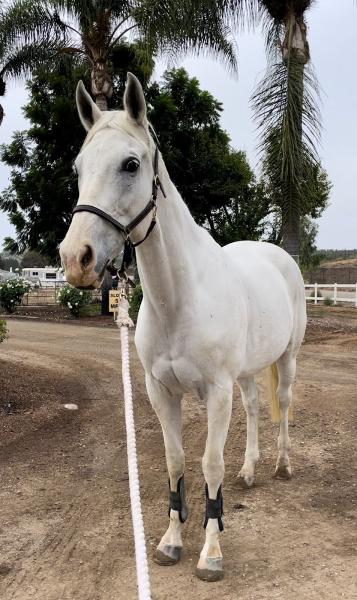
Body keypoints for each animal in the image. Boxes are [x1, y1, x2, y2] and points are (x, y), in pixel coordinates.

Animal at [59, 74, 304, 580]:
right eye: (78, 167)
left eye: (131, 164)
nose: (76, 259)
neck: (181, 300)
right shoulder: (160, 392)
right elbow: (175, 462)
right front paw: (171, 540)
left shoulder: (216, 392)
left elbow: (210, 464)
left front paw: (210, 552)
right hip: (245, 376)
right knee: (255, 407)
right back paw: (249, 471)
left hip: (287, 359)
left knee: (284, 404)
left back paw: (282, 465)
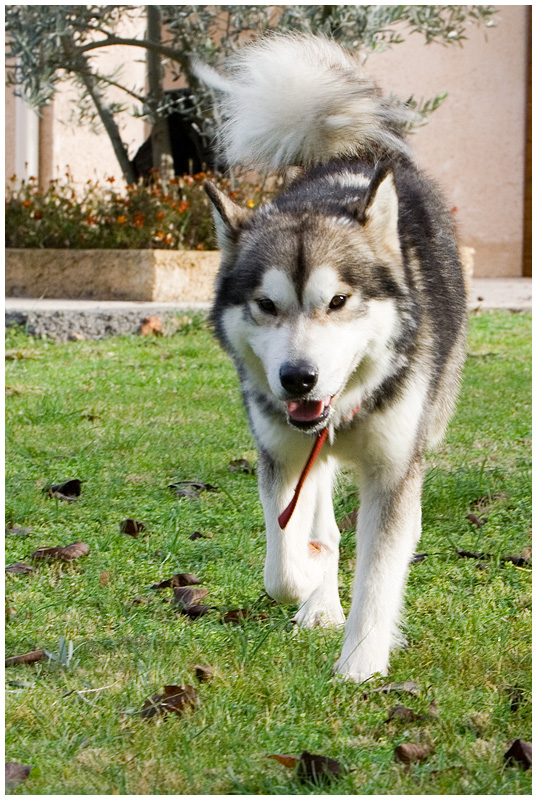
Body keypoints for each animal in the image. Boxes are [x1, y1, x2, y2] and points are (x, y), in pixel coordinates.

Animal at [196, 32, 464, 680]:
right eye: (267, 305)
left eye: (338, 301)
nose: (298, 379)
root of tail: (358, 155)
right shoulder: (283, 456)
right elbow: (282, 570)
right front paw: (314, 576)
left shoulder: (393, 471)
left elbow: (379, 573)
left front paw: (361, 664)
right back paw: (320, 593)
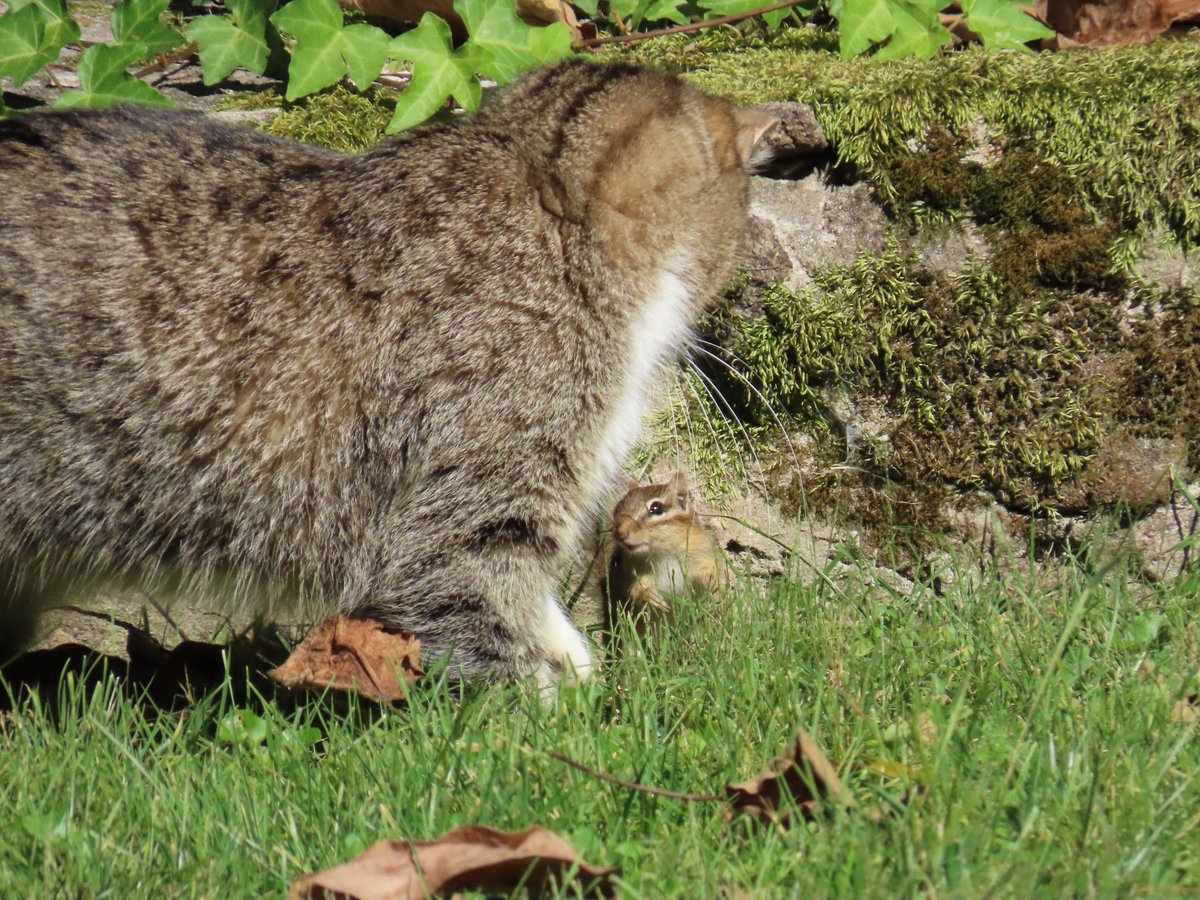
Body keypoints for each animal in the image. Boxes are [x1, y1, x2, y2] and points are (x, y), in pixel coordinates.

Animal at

==

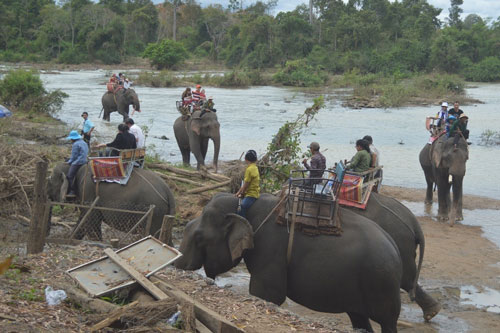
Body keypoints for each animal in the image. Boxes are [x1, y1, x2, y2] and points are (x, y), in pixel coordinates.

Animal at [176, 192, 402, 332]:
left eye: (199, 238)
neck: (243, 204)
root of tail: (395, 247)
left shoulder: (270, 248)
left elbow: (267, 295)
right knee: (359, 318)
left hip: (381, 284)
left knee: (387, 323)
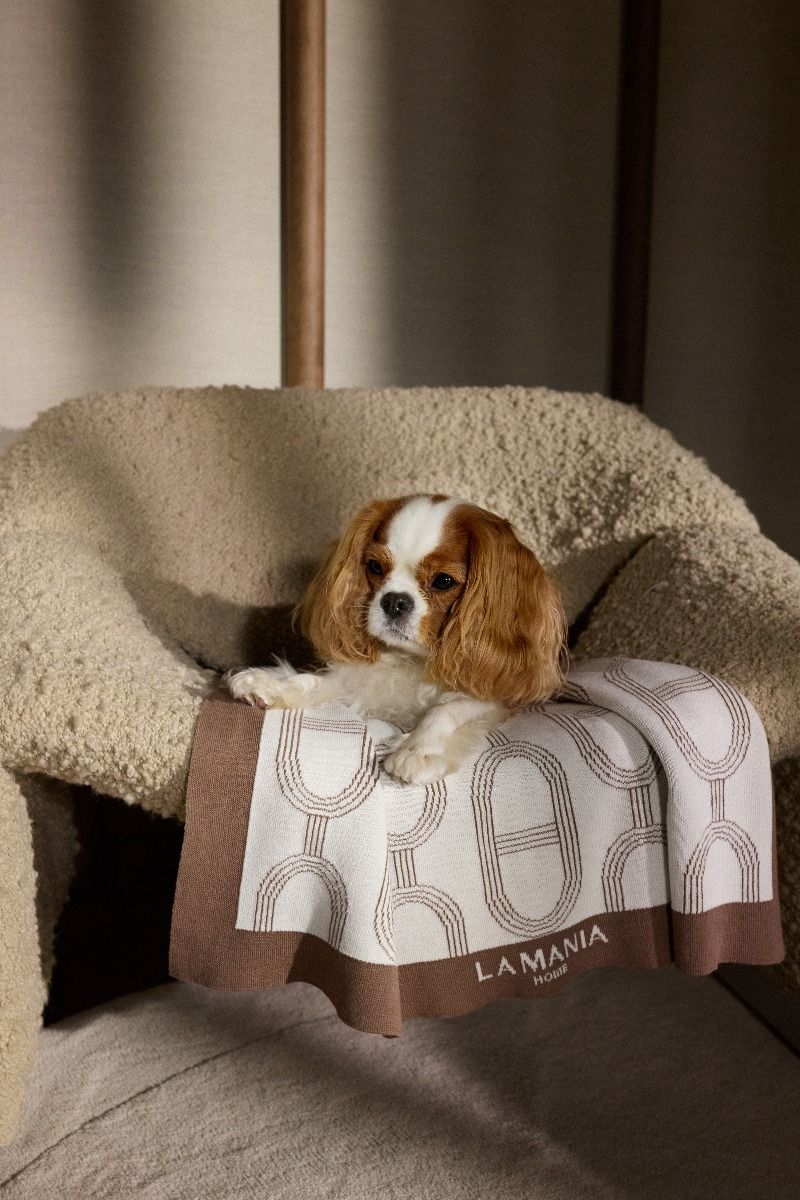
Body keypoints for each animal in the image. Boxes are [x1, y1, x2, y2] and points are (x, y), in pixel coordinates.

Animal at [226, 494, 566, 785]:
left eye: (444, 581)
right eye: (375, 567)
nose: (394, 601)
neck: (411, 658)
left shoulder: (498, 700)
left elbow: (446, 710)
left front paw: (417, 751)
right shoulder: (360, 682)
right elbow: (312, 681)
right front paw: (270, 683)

◆ EXERCISE INSTRUCTIONS: When you reach the line in the material above that holds "left elbow: (446, 710)", begin reproducing lines exactly, and stop after the line that holds "right front paw: (270, 683)".

◆ WRITTEN RESPONSE:
left elbow: (446, 710)
left front paw: (417, 751)
right shoulder: (360, 682)
right elbow: (312, 681)
right front paw: (270, 683)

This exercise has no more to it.